🤖 AI Summary
This work investigates whether machine-learned interatomic potentials possess compositional generalization capabilities—specifically, the ability to predict properties of unseen molecules based on compositional rules of chemical structure rather than merely memorizing training data. To this end, we introduce the first benchmark for compositional generalization in interatomic potentials, comprising four tasks with carefully designed train/test splits that evaluate state-of-the-art models, including large-scale pretrained architectures, on out-of-distribution molecules.
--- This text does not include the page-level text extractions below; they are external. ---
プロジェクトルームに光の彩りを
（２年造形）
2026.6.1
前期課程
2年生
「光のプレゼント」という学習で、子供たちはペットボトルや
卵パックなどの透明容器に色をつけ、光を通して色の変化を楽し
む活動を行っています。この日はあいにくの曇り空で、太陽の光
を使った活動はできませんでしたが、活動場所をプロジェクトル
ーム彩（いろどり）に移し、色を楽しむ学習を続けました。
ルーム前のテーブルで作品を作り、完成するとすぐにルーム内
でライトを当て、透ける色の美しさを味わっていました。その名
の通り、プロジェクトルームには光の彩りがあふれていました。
Our experiments reveal that even models pretrained on millions of molecules exhibit errors on out-of-distribution samples that are an order of magnitude higher than those on in-distribution data, exposing fundamental limitations in their compositional generalization and underscoring the significant challenge this problem poses for current approaches.
📝 Abstract
Machine Learning Interatomic Potentials play a fundamental role in computational chemistry and materials science, enabling applications from molecular dynamics simulations to drug design and materials discovery. While recent approaches can estimate inter-atomic forces with high precision, it remains unclear to what extent they can generalise to previously unseen molecules. Do they learn the compositional structure of chemistry, capturing how molecular fragments and their combinations determine properties, or do they primarily learn to interpolate patterns that are specific to the training examples? To address this question, we propose a benchmark consisting of four tasks that require some form of compositional generalisation. In each task, models are tested on molecules that were unseen during training, but the training data is chosen such that generalisation to the test examples should be feasible for models that learn the underlying physical principles. Our empirical analysis shows that the considered tasks are highly challenging for state-of-the-art models, with errors on out-of-distribution examples often an order of magnitude higher than on in-distribution examples, even when using foundation models that have been pre-trained on millions of molecules.